Since I wrote a book entitled, “Growing Up After Fifty,” wouldn’t it be reasonable to assume I know what “growing up” entails? That might be reasonable, but not the way it is. That’s right, I still don’t have a concise definition, but I can describe some of the important aspects of my own experience.

First, notice that I am focusing on growing up, not on being grown up. As far as I can tell, growing up is a process that just keeps occurring as long as we are open to new and evolving information and experience. With an open heart and mind, there is always more new territory in being and understanding. On the other hand, if one gets to the point of no longer being open to different interpretations and aspects of life, there may no longer be growing. So the first important aspect is to remain open and avoid inflexible assumptions about knowing THE TRUTH.

This brings up the importance of relationships with others. The obvious connection is the need for friendship, collaboration, and love. Early in my life, I assumed that I had to do everything myself, that I couldn’t depend on others. A critical part of growing up involved learning to trust and depend on others. It also involves understanding and respecting the viewpoints of others even when I disagree with them. As I see it, any chance we have at knowing THE TRUTH involves understanding and integrating the viewpoints of others. As an individual, I know only relative truth, or paraphrasing Ken Wilber, we all know the truth……partially. It takes a big dose of humility to live practicing that principle. I am 79 years old now, and there is much less that I know to be true now than I thought I knew when I was 25.

Another important aspect for me is accepting responsibility of all parts of my life. Notice that I used the present tense here, “another important aspect for me is accepting responsibility.” This is also a continuing process. I find I always have a tendency to focus outside myself when I am displeased with an outcome, putting the blame on another person. While others certainly can influence my outcomes, I have absolutely no control over them, and focusing primarily on them is a little like barking at the moon.

== == ==

What needs to be done:
Transcribe the essay on growing up word for word, beginning with the words "Since I wrote" and stopping after the words "knowing THE TRUTH.".

== == ==

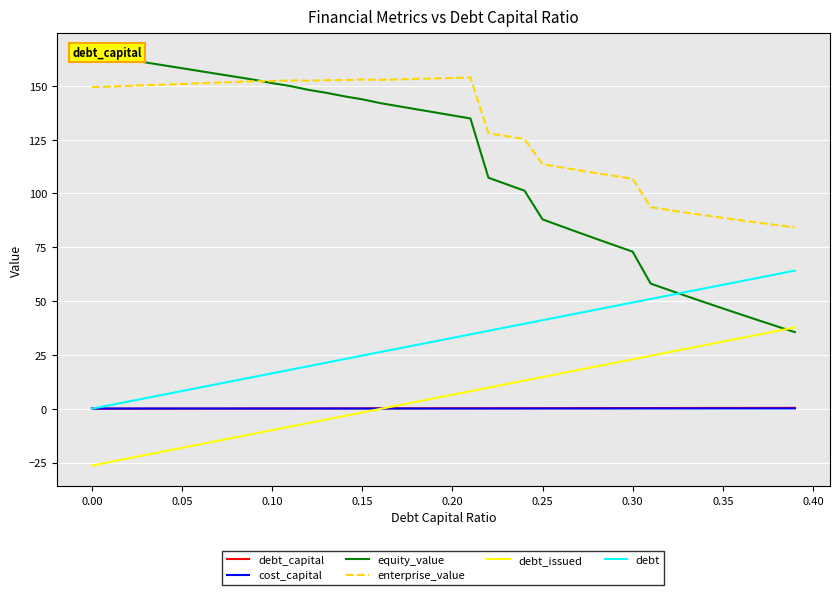

What is the maximum value for debt?

64.2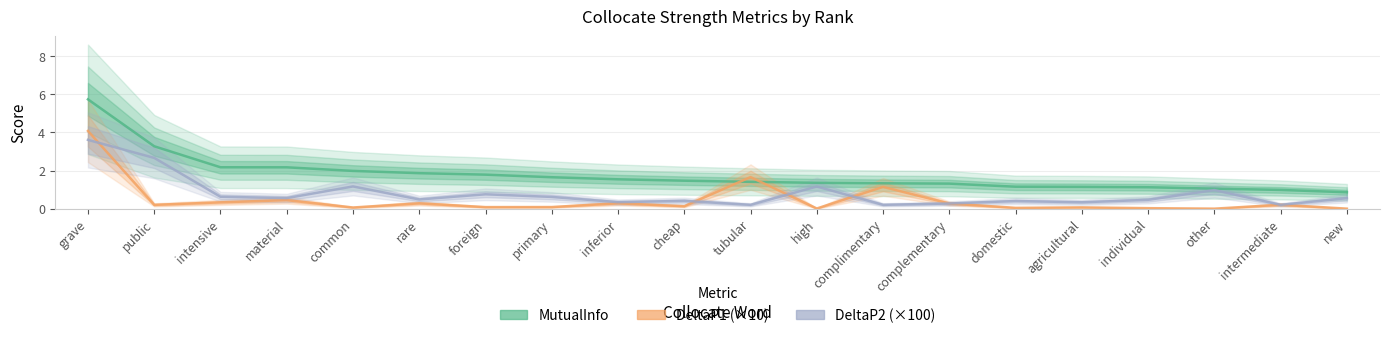

What is the sum of all DeltaP2 (×100) values?

16.2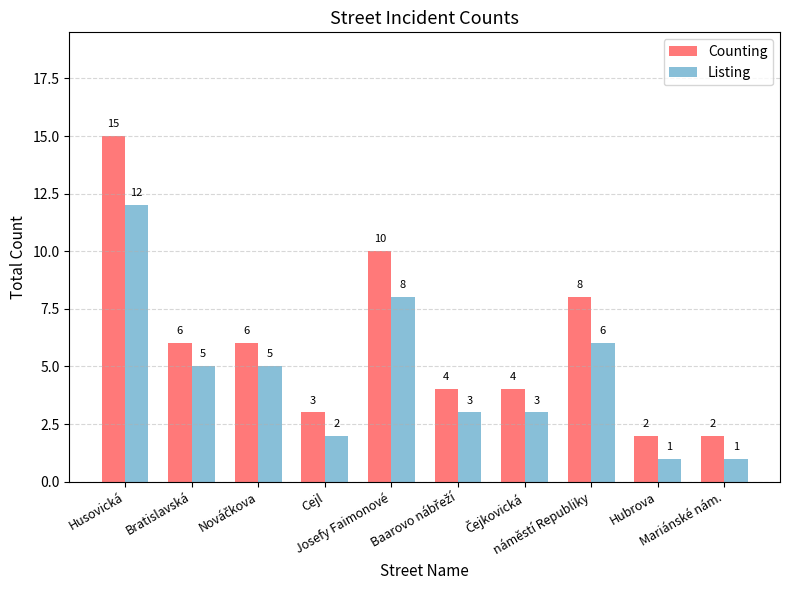

The value of Listing at Josefy Faimonové is 8. True or false?

True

== == ==

Written answer:
Since I wrote a book entitled, “Growing Up After Fifty,” wouldn’t it be reasonable to assume I know what “growing up” entails? That might be reasonable, but not the way it is. That’s right, I still don’t have a concise definition, but I can describe some of the important aspects of my own experience.

First, notice that I am focusing on growing up, not on being grown up. As far as I can tell, growing up is a process that just keeps occurring as long as we are open to new and evolving information and experience. With an open heart and mind, there is always more new territory in being and understanding. On the other hand, if one gets to the point of no longer being open to different interpretations and aspects of life, there may no longer be growing. So the first important aspect is to remain open and avoid inflexible assumptions about knowing THE TRUTH.